Я стаскиваю майку и тут же меняю ее на присмотренную англичанином вещь — ничего нового, она мне по-прежнему велика. И когда я вижу себя в зеркале — чуть висит на плечах, чуть ниже, чем нужно, спускается на бедрах, меня вдруг пронзает невыносимо мучительная мысль — я тоже знаю, кому она могла бы подойти. И я немедленно снимаю ее, аккуратно отдаю Ружице — англичанин смотрит на меня с некоторым недоумением.
— Извините, я опаздываю на работу, — бормочу я, заводя мопед.
— Что Вы, Юэн, Вы мне очень помогли! — говорит он мне в спину.
«Шел бы ты к чертям собачьим со своей благодарностью!», — думаю я и почему-то сворачиваю не в сторону ресторана, а к крепости. У меня есть еще двадцать минут в запасе.
Мимо меня, шаркая шлепками и сандалиями по камню, движется группа пожилых американских туристов, решивших до наступления жары подняться на городские стены. И в еще не успевшем нагреться утреннем воздухе гулко, отдаваясь от каменных стен, раздается голос экскурсовода:
— Дубровницкая крепость является одним из практически полностью сохранившихся оборонительных сооружений Европы. Высота стен, полностью окружающих старый город, достигает 25 метров, а общая их протяженность составляет два километра. Начало постройки относится к десятому веку.
Да, сейчас он начнет рассказывать про башни — Святого Иоанна, Минчету, Бокар, а потом поднимется с ними наверх — к Морскому музею и аквариуму, они будут безостановочно щелкать фотоаппаратами, увековечивая вид, открывающийся на порт, для семейных альбомов. А я, глядя на сложенные из светлого камня стены, в очередной раз буду вспоминать другую крепость — совсем не такую, в одной далекой северной стране, которую я некогда покинул. И мне кажется, что мой побег продолжается и сегодня…
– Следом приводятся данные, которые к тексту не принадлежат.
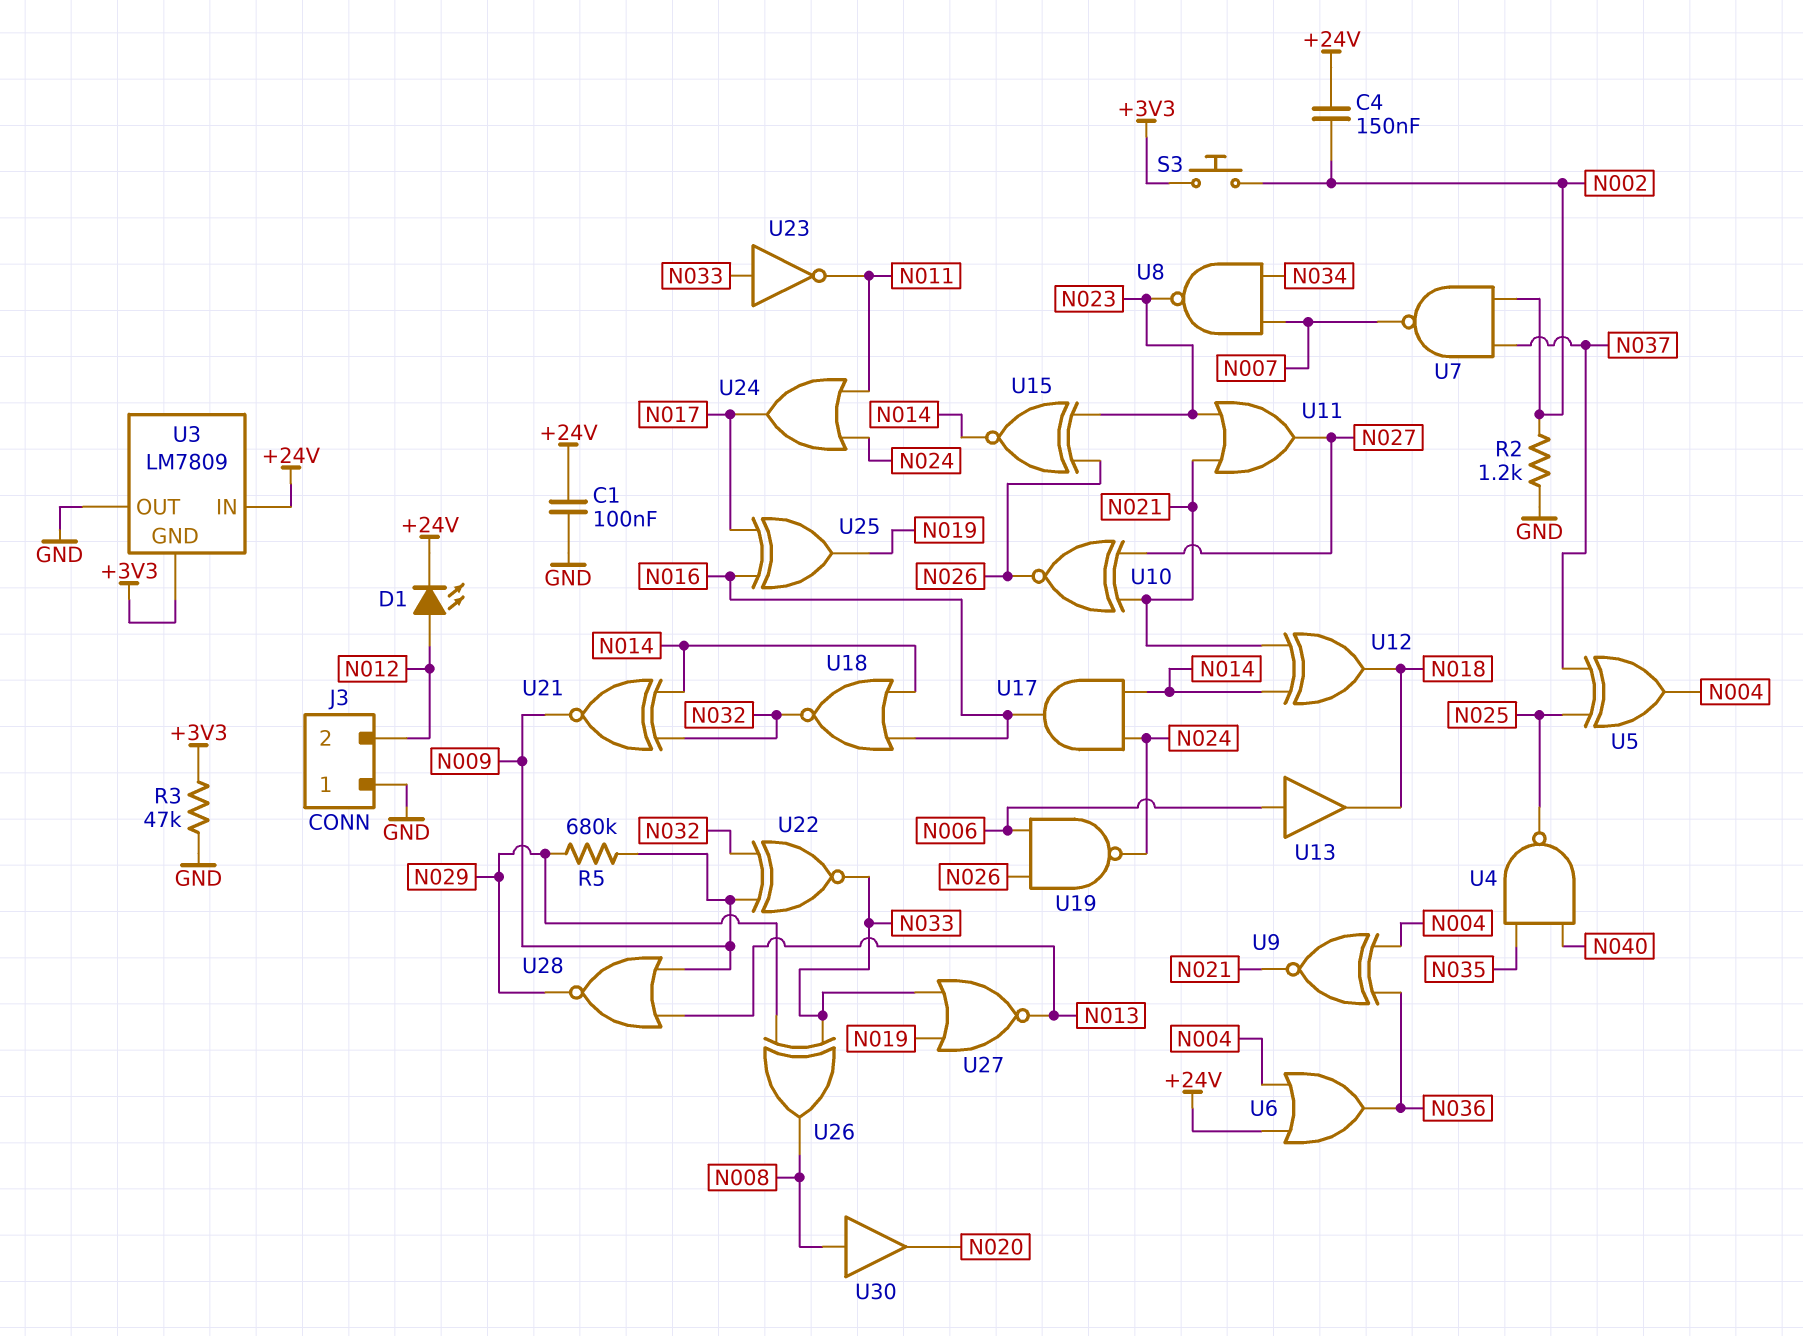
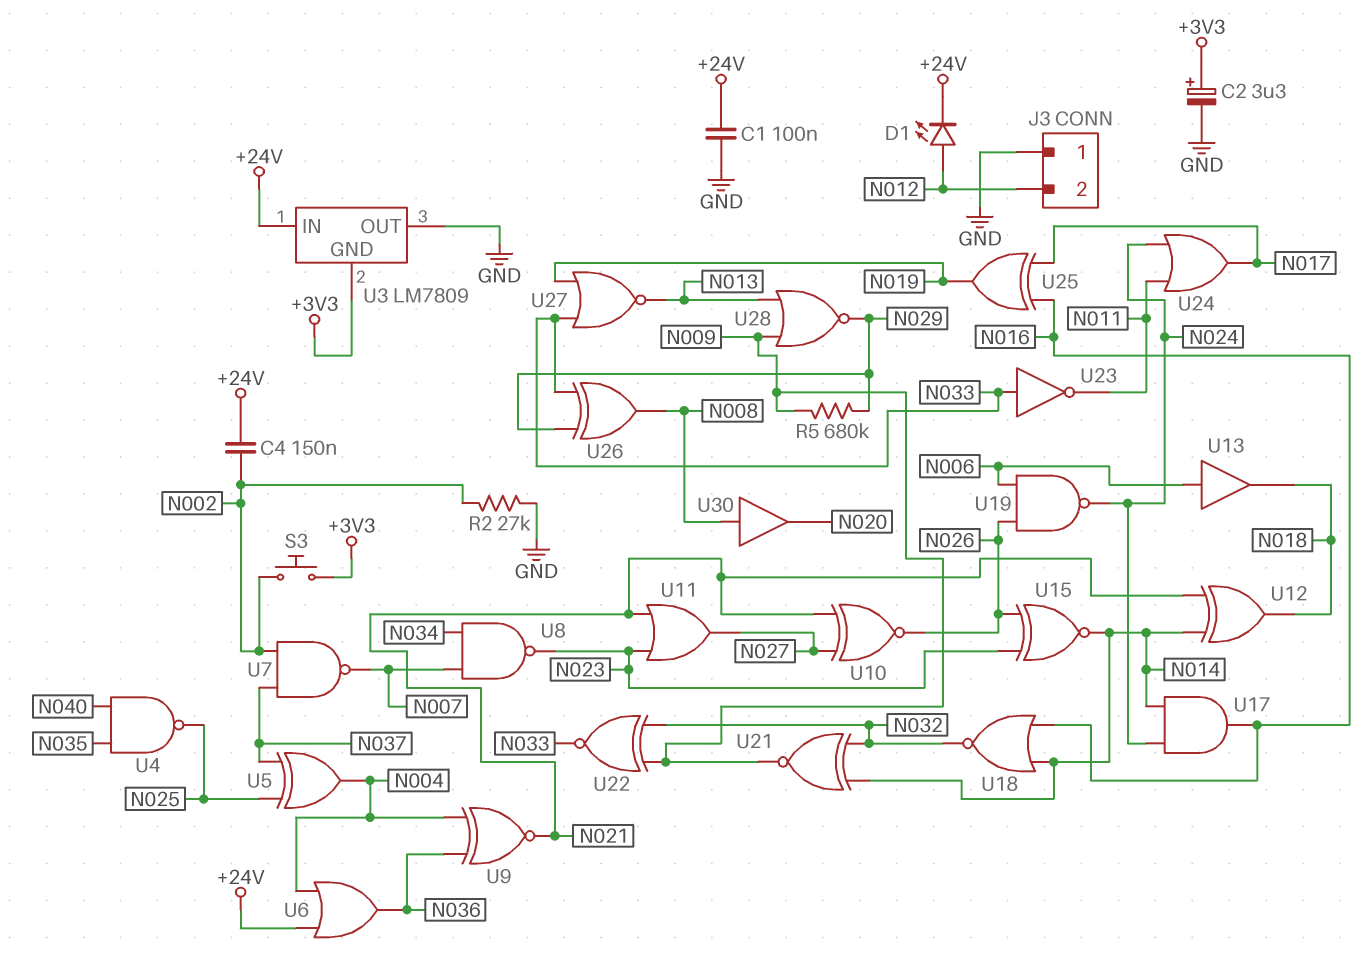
C2: none -> 3.3uF (plus +3V3, minus GND)
R2: 1.2k (GND, N002) -> 27k (GND, N002)
R3: 47k (+3V3, GND) -> none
Поэтому, чтобы не предаваться грустным мыслям, которые так неожиданно потревожила совершенно невинная просьба старого англичанина, я незамедлительно сворачиваю на улочку, ведущую к Luna e mare.
* * *
Да, крепость, в которой нам с Роном по решению Визенгамота предстояло доживать свои дни, располагалась вовсе не в столь любимом богами месте. Мы в сопровождении авроров аппарируем на мыс Рат — самую северную оконечность страны, а там, на небольшой каменной пристани, садимся в лодку. И это путешествие кажется мне нелепой пародией на то, как мы на первом курсе приближались в сверкающему огнями Хогвартсу по глади озера, держа в руках факелы и заворожено глядя на вырастающую перед нами громаду замка. Маленькие дети, приобщенные к Чуду… Да, наверное, это будет очень банально, если я скажу сейчас, что та волшебная поездка в итоге и обернулась для нас вот этой, по замыслу наших судей, самой последней в нашей еще только начавшейся жизни. Но так все и было, тогда я был уверен, что это не пара авроров, а сам Харон правит сейчас в сторону высоких каменных стен крепости, высящейся на одиноком острове посреди моря.